Marioupol, 2014
Paris, 2024

Volodymyr S.

"Quand on perd tout, on n’a plus confiance en rien."

Volodymyr vient de la ville de Marioupol. Il n’a plus de nouvelles de ses parents. Il réside à Amiens depuis peu et se remet d’une occupation russe particulièrement traumatisante.

J’étais professeur dans une école de musique pour enfants. J’étais compositeur aussi. J'avais mon propre ensemble de jazz. J'aimais beaucoup mon travail, c'était ma vie.

Odessa, 1957 © Elliott Erwitt / Magnum Photos
Odessa, 1957 © Elliott Erwitt / Magnum Photos

Ma maison était située juste à côté de l’usine Azovstal. Nous avons passé un mois entier sans eau, sans nourriture, sans moyens de communication, sans lumière, sans rien. Il y avait de fortes explosions juste à côté de la maison, nous vivions dans les caves, en allumant des feux pour manger et nous réchauffer. Chaque jour, il y avait de plus en plus de destructions. La ligne de front se rapprochait de plus en plus de nous.

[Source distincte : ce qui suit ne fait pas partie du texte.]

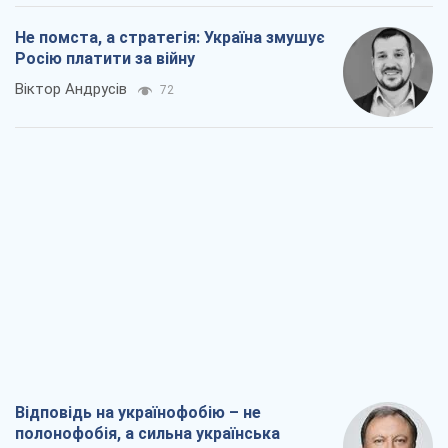
Не помста, а стратегія: Україна змушує
Росію платити за війну
Віктор Андрусів
72
Відповідь на українофобію – не
полонофобія, а сильна українська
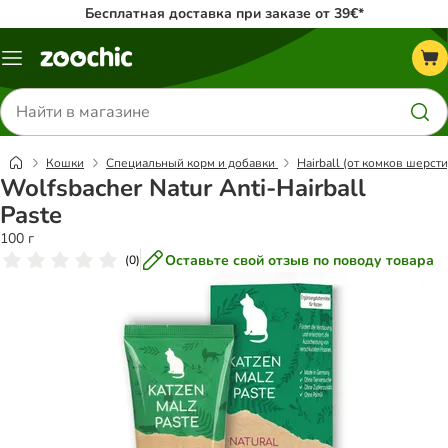
Бесплатная доставка при заказе от 39€*
Каталог
меню
Поиск
товаров
Кошки
Специальный корм и добавки
Hairball (от комков шерсти
Wolfsbacher Natur Anti-Hairball
Paste
100 г
Оставьте свой отзыв по поводу товара
(
0
)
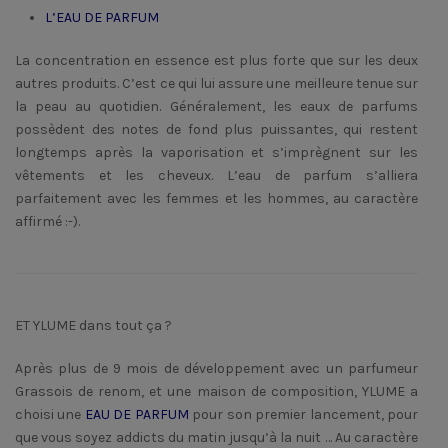
L’EAU DE PARFUM
La concentration en essence est plus forte que sur les deux
autres produits. C’est ce qui lui assure une meilleure tenue sur
la peau au quotidien. Généralement, les eaux de parfums
possèdent des notes de fond plus puissantes, qui restent
longtemps après la vaporisation et s’imprègnent sur les
vêtements et les cheveux. L’eau de parfum s’alliera
parfaitement avec les femmes et les hommes, au caractère
affirmé :-).
ET YLUME dans tout ça ?
Après plus de 9 mois de développement avec un parfumeur
Grassois de renom, et une maison de composition, YLUME a
choisi une
EAU DE PARFUM
pour son premier lancement, pour
que vous soyez addicts du matin jusqu’à la nuit … Au caractère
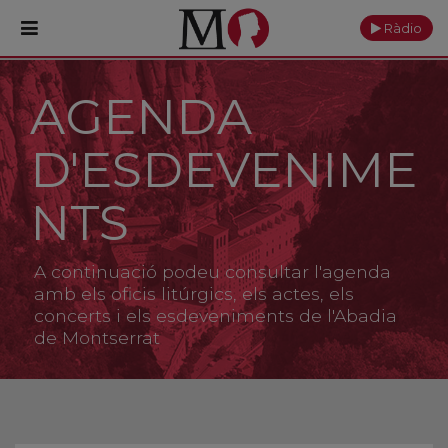
Ràdio
AGENDA
PORTADA
D'ESDEVENIME
Monestir
Cultura
NTS
Actualitat
A continuació podeu consultar l'agenda
Fundació
amb els oficis litúrgics, els actes, els
concerts i els esdeveniments de l'Abadia
de Montserrat
Visita'ns
Ofrenes
Reserves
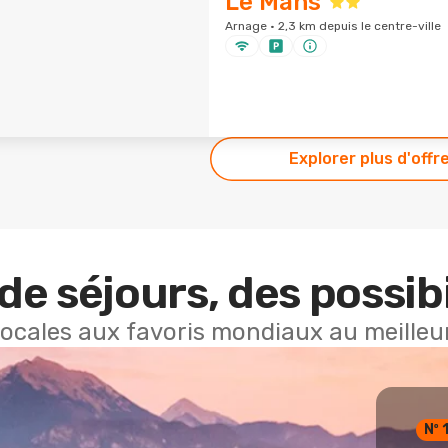
Le Mans
Arnage · 2,3 km depuis le centre-ville
Explorer plus d'offr
de séjours, des possibi
locales aux favoris mondiaux au meilleur
Nº 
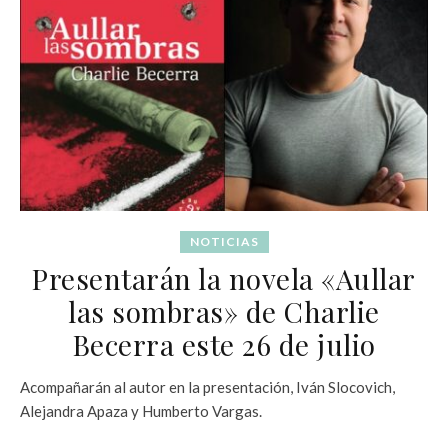
NOTICIAS
Presentarán la novela «Aullar
las sombras» de Charlie
Becerra este 26 de julio
Acompañarán al autor en la presentación, Iván Slocovich,
Alejandra Apaza y Humberto Vargas.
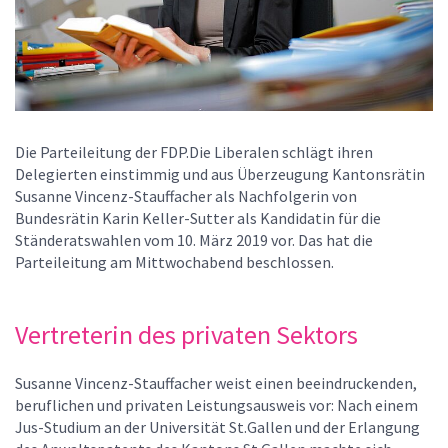
Die Parteileitung der FDP.Die Liberalen schlägt ihren
Delegierten einstimmig und aus Überzeugung Kantonsrätin
Susanne Vincenz-Stauffacher als Nachfolgerin von
Bundesrätin Karin Keller-Sutter als Kandidatin für die
Ständeratswahlen vom 10. März 2019 vor. Das hat die
Parteileitung am Mittwochabend beschlossen.
Vertreterin des privaten Sektors
Susanne Vincenz-Stauffacher weist einen beeindruckenden,
beruflichen und privaten Leistungsausweis vor: Nach einem
Jus-Studium an der Universität St.Gallen und der Erlangung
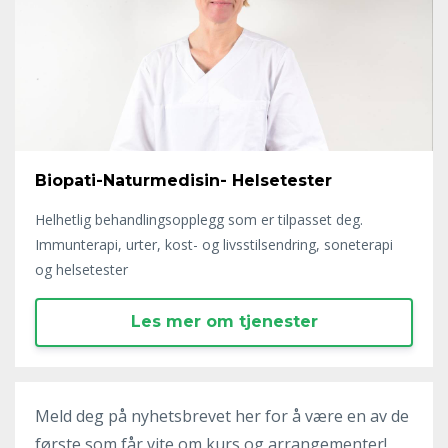
Biopati-Naturmedisin- Helsetester
Helhetlig behandlingsopplegg som er tilpasset deg.
Immunterapi, urter, kost- og livsstilsendring, soneterapi
og helsetester
Les mer om tjenester
Meld deg på nyhetsbrevet her for å være en av de
første som får vite om kurs og arrangementer!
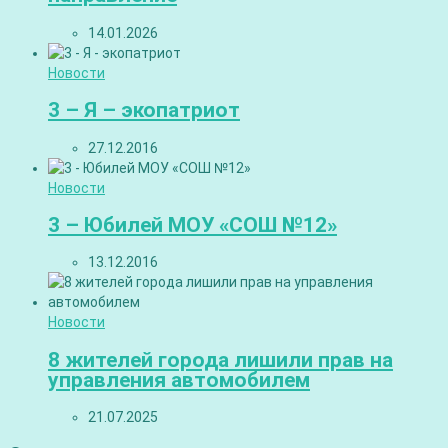
14.01.2026
Новости
3 – Я – экопатриот
27.12.2016
Новости
3 – Юбилей МОУ «СОШ №12»
13.12.2016
Новости
8 жителей города лишили прав на
управления автомобилем
21.07.2025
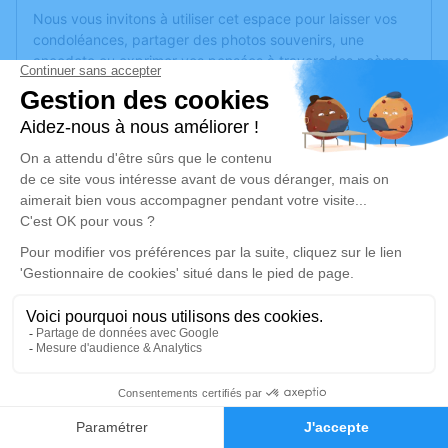
Nous vous invitons à utiliser cet espace pour laisser vos
condoléances, partager des photos souvenirs, une
anecdote ou exprimer vos pensées à travers des poèmes
ou des textes. Cet endroit est un lieu d'expression dédié à
honorer la mémoire de Cécile CHEVROTIN.
Un service de plantation d’arbre hommage est
disponible
ici
.
Je rends hommage
Cérémonie religieuse
lundi 23 décembre 2024 à 10h30
Eglise de la Meignanne de Longuenée-en-
Anjou
3 Rue de la Mairie
3
49770 Longuenée-en-Anjou
Faire-part
Hommages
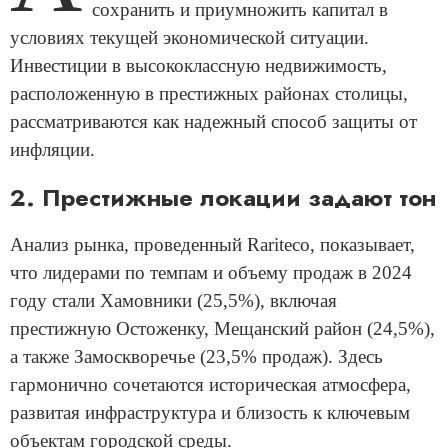
сохранить и приумножить капитал в
условиях текущей экономической ситуации.
Инвестиции в высококлассную недвижимость,
расположенную в престижных районах столицы,
рассматриваются как надежный способ защиты от
инфляции.
2. Престижные локации задают тон
Анализ рынка, проведенный Rariteco, показывает,
что лидерами по темпам и объему продаж в 2024
году стали Хамовники (25,5%), включая
престижную Остоженку, Мещанский район (24,5%),
а также Замоскворечье (23,5% продаж). Здесь
гармонично сочетаются историческая атмосфера,
развитая инфраструктура и близость к ключевым
объектам городской среды.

L'aviation a commencé à bombarder Azovstal. Nous n’avions nulle part où aller. L’armée russe était partout. Nous sommes partis tôt un matin, en marchant entre des maisons en feu. Nous avons marché longtemps. Il fallait passer des points de contrôle où vous pouviez être abattus par des soldats russes à tout moment.  Nous avons été rassemblés dans un point de filtrage qui se trouvait dans une école à Novoazovsk. Pour m’en sortir, j’ai menti en disant que je voulais travailler comme professeur au Conservatoire russe.

J’ai été emmené en Russie, mais arrivé à Taganrog,  j’ai fui. Après un long voyage, je suis parvenu à rejoindre l’Estonie. J'y ai travaillé pendant un an et demi. Je n'ai jamais eu de nouvelles de mes parents. Ils étaient âgés,  je ne pense pas qu’ils aient survécu.

Khakiv, 2022 © Jerome Sessini / Magnum Photos
Khakiv, 2022 © Jerome Sessini / Magnum Photos

Je ne suis arrivé en France que depuis trois semaines. Je vis à Amiens maintenant. Je n’ai nulle part où aller ailleurs, je n'ai plus de maison. J'aimerais vraiment travailler dans ma spécialité, mais cela nécessite une maîtrise de la langue française. Je n’ai jamais pensé qu’une telle guerre pourrait arriver.

Paris, 2024 © William Keo / Magnum Photos
Paris, 2024 © William Keo / Magnum Photos
Paris, 2024 © William Keo / Magnum Photos
Paris, 2024 © William Keo / Magnum Photos

J’ai découvert que j’étais capable de survivre à tout cela émotionnellement et ne pas devenir fou. Ce n'est qu'en sortant de l’enfer que vous réalisez ce que vous avez vécu. Je pense que nous avons tous perdu la foi maintenant. Quand on perd tout, on n’a plus confiance en rien.

L'objet

Volodymyr a quitté Marioupol dans des conditions très difficiles. La seule chose qu'il a pu emporter est une icône religieuse appartenant à sa mère, qu'il garde en permanence dans la poche de sa veste.